_Texte à lire_
----------------


     Le livre se présente, à l’instar du Manuel du Républicain et du citoyen de Renouvier, comme un manuel de survie du démocrate en temps de guerre. Benda énonce dans le premier chapitre la nature des principes démocratiques. Le premier selon lui est le respect de la personne humaine : « Aussi longtemps que l’indignité d’un homme ne m’est pas prouvée, homo homini deus. » Benda accorde la dignité de personne humaine par défaut, mais n’exclut pas qu’on puisse en déchoir. Il dénonce dans le chapitre final du livre, le « faux universalisme » : celui qui tient pour homme tous les hommes et tous les peuples, qu’ils respectent ou non les droits de l’homme.

  «  Si la démocratie est tenue, par essence, à ne point faire état parmi les hommes de race biologiques, elle doit y admettre des races morales, à savoir des  groupes d’hommes qui ont su s’élever à une certaine moralité, et d’autres qui en sont incapables. » 

   « Tout cela consiste à vouloir qu’à l’anti-égalitarisme prêché par ses adversaires et qui se fonde sur la différence de race, ou de fortune ou de degré de culture, la démocratie réponde, non par l’égalitarisme, mais par un autre anti-égalitarisme, qui repose sur la différence de valeur morale. » (p. 174)

----------------

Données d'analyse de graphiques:
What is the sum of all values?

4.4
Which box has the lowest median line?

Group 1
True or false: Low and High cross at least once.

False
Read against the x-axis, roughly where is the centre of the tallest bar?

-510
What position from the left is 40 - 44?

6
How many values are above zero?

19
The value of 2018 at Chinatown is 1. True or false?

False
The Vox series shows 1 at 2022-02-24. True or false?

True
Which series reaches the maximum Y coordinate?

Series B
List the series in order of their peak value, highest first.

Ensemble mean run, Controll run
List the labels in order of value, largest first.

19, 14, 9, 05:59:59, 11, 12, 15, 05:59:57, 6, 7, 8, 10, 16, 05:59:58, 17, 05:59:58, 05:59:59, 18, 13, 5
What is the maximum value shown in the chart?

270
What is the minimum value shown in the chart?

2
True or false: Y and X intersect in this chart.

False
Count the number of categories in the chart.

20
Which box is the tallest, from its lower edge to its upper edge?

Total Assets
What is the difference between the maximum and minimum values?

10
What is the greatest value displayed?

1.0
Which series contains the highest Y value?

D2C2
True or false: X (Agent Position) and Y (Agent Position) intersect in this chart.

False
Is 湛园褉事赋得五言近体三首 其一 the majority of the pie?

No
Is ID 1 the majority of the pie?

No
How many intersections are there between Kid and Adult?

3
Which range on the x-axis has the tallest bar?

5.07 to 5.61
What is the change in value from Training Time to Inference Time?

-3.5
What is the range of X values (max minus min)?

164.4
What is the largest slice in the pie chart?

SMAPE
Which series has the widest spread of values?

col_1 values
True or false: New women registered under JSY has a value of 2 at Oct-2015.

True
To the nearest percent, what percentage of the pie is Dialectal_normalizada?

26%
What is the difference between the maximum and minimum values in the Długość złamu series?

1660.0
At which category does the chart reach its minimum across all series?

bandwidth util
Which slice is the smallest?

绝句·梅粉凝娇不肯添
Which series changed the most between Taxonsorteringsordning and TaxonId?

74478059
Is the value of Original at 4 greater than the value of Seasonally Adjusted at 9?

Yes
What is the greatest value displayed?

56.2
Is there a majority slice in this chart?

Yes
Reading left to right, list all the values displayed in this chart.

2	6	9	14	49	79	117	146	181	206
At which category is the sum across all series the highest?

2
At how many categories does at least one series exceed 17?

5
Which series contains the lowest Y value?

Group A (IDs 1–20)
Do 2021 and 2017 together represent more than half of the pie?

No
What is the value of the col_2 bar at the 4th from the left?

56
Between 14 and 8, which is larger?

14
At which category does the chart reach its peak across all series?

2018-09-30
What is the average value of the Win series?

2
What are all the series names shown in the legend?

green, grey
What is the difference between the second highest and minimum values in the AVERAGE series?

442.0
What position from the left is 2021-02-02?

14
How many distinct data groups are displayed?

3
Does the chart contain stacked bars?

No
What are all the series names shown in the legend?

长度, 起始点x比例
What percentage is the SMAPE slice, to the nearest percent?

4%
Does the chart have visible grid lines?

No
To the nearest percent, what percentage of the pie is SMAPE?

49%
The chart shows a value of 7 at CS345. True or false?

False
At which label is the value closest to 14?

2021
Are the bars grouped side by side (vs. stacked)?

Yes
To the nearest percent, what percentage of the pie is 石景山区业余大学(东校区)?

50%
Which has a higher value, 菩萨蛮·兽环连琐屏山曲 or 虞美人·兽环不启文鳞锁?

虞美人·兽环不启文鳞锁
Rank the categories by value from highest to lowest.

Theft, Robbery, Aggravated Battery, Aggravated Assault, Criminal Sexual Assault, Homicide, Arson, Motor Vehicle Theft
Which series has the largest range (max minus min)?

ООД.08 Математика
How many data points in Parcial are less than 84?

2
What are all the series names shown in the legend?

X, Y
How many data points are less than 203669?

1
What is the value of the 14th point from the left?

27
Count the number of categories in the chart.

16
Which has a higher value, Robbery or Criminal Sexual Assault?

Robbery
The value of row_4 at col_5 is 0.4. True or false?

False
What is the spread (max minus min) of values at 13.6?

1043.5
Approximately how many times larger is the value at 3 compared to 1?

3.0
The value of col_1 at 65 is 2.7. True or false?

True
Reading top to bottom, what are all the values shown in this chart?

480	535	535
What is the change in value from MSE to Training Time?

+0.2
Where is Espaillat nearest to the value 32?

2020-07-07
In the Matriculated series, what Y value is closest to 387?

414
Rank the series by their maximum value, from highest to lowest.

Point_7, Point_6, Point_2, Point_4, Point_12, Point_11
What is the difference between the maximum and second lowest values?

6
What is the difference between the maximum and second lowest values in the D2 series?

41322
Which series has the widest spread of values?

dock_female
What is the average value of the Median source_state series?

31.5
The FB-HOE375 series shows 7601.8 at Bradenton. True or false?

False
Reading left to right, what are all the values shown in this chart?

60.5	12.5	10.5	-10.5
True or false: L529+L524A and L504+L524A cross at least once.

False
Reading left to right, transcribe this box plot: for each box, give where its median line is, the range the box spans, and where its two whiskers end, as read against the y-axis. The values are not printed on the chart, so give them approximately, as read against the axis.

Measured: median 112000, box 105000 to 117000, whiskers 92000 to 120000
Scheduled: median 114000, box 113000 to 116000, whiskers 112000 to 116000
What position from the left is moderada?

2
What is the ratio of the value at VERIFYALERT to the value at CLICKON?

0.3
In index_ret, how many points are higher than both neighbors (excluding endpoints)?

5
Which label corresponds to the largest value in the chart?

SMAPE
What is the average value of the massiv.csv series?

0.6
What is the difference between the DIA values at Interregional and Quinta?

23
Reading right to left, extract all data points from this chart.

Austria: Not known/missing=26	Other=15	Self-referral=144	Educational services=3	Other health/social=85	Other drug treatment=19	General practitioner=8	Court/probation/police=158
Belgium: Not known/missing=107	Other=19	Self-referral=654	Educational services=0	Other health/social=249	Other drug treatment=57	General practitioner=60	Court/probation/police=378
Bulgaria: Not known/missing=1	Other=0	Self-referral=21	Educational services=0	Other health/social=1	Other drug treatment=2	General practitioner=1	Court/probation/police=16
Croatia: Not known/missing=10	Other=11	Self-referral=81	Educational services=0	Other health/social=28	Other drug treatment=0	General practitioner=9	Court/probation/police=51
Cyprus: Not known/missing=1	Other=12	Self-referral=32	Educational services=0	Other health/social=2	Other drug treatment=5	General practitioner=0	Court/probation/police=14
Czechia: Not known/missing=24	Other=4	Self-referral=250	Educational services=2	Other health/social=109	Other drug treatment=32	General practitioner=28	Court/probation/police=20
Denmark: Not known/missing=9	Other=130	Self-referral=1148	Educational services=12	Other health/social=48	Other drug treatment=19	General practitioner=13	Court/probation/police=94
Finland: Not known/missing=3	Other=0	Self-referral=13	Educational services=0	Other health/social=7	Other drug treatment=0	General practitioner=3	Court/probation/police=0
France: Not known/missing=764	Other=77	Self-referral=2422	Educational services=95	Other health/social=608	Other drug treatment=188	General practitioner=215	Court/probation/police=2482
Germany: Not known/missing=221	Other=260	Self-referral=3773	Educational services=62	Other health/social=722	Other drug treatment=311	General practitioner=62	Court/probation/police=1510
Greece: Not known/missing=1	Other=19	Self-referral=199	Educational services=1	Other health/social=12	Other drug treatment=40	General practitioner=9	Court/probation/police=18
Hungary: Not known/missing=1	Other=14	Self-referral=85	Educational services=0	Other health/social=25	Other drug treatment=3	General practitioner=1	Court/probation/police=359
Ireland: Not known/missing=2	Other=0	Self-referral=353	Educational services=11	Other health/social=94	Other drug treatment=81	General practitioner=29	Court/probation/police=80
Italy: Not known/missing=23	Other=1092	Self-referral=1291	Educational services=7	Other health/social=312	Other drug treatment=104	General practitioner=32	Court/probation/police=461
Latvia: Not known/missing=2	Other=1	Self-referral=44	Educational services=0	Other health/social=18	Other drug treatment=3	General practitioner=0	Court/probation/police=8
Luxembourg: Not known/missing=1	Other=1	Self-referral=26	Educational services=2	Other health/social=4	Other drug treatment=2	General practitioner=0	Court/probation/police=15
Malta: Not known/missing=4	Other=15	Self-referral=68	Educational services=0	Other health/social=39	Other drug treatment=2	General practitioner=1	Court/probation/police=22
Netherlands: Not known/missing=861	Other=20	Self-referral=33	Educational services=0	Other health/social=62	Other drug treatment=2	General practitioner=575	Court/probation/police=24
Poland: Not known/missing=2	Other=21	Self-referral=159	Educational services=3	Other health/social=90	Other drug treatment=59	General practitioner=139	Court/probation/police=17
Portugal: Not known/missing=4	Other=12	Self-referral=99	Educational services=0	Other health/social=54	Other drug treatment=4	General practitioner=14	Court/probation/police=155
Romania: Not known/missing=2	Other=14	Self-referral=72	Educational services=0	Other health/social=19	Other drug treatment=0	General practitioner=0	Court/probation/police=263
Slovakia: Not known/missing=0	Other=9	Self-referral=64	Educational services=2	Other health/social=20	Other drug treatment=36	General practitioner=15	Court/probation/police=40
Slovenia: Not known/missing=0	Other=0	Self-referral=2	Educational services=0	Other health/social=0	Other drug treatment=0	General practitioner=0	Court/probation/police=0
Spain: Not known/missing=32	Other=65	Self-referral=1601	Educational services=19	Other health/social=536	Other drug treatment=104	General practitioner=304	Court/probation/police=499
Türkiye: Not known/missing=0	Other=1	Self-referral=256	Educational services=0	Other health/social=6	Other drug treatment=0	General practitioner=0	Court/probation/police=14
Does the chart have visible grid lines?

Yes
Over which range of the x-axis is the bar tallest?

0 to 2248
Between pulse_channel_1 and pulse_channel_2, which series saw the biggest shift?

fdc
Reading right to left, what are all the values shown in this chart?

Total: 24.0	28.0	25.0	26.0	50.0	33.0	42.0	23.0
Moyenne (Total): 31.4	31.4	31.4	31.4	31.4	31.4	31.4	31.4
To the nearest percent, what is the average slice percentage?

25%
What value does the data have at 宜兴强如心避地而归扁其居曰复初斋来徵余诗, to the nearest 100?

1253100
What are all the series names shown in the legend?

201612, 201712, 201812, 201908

----------------

_À faire_
1 – Recopiez fidèlement le passage du texte sur Benda qui commence par « Le livre se » et se poursuit jusqu'à « droits de l’homme. ».
2 – Relevez dans le texte sur Benda toutes les différences sur lesquelles se fonde, d'après la citation de la page 174, l'anti-égalitarisme prêché par les adversaires de la démocratie.
Les enregistrements constituent un matériau indépendant du texte.

_Réponses rédigées_
1 –
Le livre se présente, à l’instar du Manuel du Républicain et du citoyen de Renouvier, comme un manuel de survie du démocrate en temps de guerre. Benda énonce dans le premier chapitre la nature des principes démocratiques. Le premier selon lui est le respect de la personne humaine : « Aussi longtemps que l’indignité d’un homme ne m’est pas prouvée, homo homini deus. » Benda accorde la dignité de personne humaine par défaut, mais n’exclut pas qu’on puisse en déchoir. Il dénonce dans le chapitre final du livre, le « faux universalisme » : celui qui tient pour homme tous les hommes et tous les peuples, qu’ils respectent ou non les droits de l’homme.

2 – La race, la fortune et le degré de culture.